# You've asked 55 parents if they have more than one child. It turns out that 77 in 100 parents have more than one child. Compute the 99% confidence int

#### mn_sunil

##### New Member
You've asked 55 parents if they have more than one child. It turns out that 77 in 100 parents have more than one child. Compute the 99% confidence interval.

I have the below
n=55
sample mean =0.77
z99=2.58

Neither of the standard deviations are available, how do I calculate the intervals?

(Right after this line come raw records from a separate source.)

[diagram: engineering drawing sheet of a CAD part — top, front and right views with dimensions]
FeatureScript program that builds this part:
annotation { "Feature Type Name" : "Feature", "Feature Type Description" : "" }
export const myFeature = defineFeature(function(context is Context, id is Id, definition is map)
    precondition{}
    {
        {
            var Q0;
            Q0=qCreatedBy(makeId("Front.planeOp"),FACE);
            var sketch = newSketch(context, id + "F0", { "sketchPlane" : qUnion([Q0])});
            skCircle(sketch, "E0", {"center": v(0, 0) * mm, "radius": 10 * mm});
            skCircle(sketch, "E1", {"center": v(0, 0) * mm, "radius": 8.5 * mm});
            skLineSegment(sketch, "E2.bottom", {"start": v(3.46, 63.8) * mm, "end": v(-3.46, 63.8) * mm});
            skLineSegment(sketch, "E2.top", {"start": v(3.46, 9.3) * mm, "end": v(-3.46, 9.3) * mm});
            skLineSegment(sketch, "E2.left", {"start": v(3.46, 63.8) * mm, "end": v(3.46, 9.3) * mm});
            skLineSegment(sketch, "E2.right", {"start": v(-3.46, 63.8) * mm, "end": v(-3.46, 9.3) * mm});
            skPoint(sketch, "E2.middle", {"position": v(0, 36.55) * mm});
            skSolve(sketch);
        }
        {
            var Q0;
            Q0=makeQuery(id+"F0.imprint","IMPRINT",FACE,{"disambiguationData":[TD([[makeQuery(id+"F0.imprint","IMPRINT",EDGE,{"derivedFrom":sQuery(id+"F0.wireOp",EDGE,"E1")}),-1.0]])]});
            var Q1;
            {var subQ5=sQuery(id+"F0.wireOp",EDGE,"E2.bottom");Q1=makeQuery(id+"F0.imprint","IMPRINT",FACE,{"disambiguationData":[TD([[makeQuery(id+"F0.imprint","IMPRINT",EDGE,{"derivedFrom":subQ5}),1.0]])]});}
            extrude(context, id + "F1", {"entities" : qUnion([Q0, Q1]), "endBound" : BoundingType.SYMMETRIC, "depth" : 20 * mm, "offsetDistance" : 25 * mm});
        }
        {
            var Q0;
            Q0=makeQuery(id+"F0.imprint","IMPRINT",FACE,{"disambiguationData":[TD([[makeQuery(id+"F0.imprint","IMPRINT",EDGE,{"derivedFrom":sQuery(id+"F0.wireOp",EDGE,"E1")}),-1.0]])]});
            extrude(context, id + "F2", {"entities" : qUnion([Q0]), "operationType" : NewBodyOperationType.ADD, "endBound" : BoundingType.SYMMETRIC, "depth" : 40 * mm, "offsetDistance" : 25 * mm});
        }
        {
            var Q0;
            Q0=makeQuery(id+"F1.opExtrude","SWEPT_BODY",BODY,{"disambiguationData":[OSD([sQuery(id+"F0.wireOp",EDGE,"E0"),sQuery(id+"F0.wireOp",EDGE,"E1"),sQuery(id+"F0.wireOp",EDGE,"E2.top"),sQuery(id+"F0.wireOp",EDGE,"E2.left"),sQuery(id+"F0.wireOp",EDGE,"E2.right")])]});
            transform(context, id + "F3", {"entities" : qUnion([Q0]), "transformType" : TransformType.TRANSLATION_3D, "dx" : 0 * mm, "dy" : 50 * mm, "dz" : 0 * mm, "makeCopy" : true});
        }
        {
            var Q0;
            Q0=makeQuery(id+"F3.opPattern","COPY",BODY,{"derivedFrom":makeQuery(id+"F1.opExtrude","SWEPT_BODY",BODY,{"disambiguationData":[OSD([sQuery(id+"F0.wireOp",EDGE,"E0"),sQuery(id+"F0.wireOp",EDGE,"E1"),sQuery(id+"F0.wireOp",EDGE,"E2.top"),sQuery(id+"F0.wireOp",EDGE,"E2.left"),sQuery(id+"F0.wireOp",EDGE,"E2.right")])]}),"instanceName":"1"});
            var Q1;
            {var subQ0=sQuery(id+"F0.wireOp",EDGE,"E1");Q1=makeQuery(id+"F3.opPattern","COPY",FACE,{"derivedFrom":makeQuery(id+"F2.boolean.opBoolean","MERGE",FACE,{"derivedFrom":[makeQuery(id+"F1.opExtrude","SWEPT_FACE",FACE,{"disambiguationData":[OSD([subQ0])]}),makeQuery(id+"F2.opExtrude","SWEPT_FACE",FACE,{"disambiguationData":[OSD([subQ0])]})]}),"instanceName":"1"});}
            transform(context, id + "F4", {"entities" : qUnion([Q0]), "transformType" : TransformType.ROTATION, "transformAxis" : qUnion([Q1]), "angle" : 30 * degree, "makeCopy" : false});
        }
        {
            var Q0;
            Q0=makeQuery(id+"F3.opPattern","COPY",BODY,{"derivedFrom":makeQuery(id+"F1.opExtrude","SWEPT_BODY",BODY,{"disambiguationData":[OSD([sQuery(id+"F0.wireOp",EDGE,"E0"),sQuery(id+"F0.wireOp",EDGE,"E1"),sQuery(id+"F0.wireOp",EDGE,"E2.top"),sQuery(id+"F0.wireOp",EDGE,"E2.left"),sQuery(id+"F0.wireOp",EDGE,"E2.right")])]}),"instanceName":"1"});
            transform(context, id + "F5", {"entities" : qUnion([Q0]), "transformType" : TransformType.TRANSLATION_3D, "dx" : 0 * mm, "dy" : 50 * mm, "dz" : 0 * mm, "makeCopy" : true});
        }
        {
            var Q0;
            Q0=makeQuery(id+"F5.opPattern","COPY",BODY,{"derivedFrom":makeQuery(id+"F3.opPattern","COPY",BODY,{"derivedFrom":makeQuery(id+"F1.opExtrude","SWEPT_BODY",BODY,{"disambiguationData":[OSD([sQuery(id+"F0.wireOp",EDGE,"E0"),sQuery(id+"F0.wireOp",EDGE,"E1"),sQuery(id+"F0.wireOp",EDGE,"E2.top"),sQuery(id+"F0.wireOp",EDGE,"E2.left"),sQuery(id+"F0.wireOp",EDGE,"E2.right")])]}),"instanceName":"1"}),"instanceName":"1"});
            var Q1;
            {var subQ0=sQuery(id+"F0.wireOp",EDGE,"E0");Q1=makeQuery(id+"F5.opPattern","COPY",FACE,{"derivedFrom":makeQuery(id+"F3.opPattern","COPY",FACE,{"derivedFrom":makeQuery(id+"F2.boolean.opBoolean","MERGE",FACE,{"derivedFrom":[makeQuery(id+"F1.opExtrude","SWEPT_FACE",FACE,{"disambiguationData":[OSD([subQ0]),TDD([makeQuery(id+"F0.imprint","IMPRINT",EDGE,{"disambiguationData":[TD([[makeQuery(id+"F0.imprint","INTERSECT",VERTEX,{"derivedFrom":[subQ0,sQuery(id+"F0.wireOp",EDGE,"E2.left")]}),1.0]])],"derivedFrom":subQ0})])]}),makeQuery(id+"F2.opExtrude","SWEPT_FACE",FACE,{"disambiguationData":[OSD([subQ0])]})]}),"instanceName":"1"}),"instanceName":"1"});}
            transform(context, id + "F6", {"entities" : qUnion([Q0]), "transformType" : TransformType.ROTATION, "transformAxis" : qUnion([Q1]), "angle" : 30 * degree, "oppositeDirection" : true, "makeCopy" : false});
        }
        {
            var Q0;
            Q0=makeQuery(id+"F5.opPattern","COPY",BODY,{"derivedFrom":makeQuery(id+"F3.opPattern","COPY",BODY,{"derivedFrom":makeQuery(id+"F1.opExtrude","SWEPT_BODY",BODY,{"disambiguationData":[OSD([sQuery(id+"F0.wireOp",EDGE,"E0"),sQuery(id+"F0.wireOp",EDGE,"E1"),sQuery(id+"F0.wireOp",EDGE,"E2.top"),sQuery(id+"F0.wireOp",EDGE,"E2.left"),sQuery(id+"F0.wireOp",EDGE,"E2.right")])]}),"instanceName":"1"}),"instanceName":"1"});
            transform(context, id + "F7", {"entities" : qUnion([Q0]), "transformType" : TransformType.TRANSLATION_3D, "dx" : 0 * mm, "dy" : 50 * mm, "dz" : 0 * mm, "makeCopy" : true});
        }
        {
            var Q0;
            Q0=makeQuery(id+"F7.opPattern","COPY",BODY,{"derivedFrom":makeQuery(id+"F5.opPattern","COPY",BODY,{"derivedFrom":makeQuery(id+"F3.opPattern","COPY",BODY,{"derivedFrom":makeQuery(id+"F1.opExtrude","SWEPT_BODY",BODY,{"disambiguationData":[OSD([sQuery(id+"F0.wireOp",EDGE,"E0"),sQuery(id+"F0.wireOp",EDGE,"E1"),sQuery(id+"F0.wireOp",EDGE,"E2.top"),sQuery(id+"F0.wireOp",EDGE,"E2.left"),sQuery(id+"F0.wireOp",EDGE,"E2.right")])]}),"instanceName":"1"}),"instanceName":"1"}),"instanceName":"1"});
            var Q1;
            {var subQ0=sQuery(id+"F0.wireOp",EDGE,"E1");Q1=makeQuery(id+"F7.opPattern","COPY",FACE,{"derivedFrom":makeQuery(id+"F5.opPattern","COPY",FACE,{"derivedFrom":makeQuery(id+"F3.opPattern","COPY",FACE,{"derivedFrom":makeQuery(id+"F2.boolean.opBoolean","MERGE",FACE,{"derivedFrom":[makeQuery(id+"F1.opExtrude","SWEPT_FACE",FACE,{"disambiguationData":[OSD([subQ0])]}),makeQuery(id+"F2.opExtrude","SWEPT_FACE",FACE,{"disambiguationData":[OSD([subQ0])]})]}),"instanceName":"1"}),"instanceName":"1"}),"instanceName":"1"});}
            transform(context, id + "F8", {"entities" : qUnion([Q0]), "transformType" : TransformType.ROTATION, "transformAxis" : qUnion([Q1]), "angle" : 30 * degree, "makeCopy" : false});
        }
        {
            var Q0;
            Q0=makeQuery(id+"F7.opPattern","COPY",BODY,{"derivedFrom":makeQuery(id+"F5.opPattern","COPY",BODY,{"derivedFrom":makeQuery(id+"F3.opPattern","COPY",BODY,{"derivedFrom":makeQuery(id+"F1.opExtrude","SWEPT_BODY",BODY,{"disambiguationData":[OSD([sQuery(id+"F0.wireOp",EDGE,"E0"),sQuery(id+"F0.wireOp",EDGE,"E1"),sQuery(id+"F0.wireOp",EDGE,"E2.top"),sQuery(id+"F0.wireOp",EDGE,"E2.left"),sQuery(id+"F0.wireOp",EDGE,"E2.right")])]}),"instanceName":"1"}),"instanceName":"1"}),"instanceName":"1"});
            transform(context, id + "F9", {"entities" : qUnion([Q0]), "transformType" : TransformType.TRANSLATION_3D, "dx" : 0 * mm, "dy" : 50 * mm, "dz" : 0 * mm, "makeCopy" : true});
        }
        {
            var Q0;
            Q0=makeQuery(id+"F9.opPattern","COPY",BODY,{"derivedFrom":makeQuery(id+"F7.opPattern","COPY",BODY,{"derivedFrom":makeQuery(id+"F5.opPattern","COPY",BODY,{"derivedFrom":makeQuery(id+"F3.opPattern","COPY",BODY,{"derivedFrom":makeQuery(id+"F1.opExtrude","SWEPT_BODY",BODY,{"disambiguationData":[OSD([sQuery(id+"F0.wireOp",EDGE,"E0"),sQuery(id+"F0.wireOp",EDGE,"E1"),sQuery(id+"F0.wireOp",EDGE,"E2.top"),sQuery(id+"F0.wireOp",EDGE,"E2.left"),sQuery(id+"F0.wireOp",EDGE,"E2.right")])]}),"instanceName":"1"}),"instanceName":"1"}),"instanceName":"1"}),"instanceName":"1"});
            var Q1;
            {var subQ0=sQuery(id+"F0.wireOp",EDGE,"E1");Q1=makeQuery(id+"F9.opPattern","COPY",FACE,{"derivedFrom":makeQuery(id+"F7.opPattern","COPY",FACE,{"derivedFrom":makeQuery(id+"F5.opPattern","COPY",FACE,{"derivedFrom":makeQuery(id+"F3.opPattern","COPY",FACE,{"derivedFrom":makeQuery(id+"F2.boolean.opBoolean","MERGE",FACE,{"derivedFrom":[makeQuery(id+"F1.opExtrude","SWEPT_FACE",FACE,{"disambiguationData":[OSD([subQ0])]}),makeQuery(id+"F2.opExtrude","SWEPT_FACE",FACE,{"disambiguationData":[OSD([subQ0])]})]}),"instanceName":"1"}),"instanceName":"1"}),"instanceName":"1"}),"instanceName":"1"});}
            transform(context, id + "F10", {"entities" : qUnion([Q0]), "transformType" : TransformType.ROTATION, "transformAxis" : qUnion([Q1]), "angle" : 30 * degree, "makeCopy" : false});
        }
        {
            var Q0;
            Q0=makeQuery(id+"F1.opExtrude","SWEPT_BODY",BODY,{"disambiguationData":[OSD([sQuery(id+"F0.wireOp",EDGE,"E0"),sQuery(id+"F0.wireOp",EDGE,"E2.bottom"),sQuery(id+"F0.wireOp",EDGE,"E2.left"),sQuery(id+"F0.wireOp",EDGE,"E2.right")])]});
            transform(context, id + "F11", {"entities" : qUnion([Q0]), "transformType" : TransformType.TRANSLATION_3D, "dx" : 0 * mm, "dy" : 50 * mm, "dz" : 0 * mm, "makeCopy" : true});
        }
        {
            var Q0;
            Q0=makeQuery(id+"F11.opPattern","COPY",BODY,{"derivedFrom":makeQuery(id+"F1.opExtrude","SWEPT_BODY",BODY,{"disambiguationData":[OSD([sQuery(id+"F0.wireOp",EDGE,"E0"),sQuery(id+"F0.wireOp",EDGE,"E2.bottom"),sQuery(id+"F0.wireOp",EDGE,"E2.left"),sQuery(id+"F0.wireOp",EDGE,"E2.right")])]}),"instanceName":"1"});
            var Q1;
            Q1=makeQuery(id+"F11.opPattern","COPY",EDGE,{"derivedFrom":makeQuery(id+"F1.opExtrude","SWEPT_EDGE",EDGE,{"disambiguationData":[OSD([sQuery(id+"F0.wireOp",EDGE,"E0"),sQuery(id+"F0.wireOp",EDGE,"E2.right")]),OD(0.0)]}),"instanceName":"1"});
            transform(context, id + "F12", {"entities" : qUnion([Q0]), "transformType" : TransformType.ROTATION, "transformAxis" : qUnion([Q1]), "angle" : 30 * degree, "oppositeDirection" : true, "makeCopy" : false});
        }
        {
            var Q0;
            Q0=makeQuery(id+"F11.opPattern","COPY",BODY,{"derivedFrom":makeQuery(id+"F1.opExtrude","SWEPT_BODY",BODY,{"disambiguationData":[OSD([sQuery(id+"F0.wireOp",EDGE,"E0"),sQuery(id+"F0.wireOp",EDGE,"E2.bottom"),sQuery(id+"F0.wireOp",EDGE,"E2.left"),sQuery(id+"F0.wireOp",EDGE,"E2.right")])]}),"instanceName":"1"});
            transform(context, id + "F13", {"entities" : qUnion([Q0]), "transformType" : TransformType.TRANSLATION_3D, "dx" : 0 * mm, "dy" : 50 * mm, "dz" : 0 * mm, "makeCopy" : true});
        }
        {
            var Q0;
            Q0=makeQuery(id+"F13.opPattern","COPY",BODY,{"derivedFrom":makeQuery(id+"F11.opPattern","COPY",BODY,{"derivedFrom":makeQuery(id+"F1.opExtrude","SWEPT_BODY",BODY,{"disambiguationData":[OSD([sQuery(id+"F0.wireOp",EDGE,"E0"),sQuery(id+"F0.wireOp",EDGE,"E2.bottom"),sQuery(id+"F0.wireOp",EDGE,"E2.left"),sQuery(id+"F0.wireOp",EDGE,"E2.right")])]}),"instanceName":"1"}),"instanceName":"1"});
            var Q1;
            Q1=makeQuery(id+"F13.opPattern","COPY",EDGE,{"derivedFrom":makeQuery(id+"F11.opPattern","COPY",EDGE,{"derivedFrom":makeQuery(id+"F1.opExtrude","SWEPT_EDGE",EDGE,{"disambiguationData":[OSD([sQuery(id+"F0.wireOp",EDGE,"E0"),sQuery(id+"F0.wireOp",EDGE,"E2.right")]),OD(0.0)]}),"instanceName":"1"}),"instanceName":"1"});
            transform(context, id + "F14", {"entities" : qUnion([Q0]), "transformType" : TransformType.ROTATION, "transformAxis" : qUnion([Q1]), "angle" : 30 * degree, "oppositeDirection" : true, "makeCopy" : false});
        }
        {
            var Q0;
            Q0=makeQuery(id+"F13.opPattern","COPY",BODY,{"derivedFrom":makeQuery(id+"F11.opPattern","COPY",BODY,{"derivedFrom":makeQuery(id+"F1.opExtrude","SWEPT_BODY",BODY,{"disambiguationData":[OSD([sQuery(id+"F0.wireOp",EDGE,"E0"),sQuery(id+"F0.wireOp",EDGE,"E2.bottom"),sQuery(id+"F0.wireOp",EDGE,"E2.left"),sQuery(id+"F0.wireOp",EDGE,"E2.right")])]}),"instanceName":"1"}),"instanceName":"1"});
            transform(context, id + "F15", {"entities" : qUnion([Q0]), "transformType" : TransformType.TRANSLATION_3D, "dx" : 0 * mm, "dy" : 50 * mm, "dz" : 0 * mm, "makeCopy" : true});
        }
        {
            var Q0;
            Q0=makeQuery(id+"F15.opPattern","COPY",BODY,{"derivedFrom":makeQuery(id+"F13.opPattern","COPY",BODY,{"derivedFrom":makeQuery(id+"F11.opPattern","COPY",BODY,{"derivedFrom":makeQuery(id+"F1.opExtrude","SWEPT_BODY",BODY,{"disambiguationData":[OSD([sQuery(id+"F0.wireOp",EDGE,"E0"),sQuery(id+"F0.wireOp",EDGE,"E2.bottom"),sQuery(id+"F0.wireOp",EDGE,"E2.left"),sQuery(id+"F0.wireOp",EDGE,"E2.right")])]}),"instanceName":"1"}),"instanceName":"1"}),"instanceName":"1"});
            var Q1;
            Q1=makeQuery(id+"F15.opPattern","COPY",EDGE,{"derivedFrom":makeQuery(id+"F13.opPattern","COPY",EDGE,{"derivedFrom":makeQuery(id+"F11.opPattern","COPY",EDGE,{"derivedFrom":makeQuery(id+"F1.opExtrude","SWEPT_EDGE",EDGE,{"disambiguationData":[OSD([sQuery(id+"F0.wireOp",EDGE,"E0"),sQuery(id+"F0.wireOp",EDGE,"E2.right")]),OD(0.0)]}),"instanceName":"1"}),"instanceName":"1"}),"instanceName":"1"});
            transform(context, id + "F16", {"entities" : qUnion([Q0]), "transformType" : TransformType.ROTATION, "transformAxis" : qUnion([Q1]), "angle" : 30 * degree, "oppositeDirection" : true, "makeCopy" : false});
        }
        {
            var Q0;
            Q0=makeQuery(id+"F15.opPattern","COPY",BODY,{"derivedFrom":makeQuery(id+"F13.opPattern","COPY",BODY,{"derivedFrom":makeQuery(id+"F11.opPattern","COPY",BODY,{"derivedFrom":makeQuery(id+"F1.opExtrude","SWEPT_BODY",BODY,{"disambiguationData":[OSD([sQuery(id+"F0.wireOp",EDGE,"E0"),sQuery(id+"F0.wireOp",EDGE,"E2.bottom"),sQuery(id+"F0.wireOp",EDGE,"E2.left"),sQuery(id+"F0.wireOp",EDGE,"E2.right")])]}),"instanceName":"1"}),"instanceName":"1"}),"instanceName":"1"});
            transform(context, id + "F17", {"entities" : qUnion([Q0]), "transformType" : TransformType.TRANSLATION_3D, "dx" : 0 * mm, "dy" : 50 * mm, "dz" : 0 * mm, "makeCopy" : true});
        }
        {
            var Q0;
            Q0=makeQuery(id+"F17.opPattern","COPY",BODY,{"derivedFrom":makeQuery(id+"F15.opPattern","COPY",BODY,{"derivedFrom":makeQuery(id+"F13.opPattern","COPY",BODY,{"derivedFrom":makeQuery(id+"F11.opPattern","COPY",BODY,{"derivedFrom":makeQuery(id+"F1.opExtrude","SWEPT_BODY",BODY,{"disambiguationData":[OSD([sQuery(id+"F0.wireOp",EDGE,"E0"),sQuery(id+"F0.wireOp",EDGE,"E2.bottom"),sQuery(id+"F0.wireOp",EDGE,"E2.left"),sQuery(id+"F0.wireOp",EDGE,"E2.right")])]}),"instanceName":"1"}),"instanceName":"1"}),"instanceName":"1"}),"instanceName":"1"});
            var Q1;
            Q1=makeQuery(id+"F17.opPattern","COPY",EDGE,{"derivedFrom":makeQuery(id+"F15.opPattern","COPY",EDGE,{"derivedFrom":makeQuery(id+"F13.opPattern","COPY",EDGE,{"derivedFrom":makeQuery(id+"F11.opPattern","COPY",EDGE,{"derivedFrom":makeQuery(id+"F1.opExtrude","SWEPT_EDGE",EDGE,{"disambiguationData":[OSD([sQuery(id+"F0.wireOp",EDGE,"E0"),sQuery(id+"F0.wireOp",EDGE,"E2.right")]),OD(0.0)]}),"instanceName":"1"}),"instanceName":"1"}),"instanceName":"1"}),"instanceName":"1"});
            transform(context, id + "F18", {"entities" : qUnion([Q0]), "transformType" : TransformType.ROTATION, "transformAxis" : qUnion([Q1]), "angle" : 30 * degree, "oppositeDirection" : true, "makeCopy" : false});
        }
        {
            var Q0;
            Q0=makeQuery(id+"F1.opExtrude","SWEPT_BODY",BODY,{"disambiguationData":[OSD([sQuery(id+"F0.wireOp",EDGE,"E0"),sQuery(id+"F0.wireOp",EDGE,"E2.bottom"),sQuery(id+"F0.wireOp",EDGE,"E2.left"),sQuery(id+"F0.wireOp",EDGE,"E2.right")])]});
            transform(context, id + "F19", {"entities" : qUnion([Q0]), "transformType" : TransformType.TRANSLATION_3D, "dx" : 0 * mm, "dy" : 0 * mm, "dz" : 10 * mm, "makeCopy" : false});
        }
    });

Can some one help me with the solution please.

Last edited:

#### hlsmith

##### Less is more. Stay pure. Stay poor.
Is there a reason why you wouldn't treat this as a binary variable (>1 Y/N)?

#### Dason

The numbers don't really make sense. First it was 55 then next thing is talking about 77 out of 100. I thought maybe they were just rephrasing the percentage from the 55 but 42/55 = .763 and 43/55 = .781 and neither round to 77/100.

#### joeb33050

##### Member
First statement
You've asked 55 parents if they have more than one child.
and then, second statement:
It turns out that 77 in 100 parents have more than one child.
then we have two statements, not mutually exclusive, and the question is:

Compute the 99% confidence interval.

This is a binomial distribution festival. To an online calculator>

example

P(X>/+x) with x = 35 is .9918, the confidence interval between 35 and 55 successes out of 55 tries = 99.18%
joe b.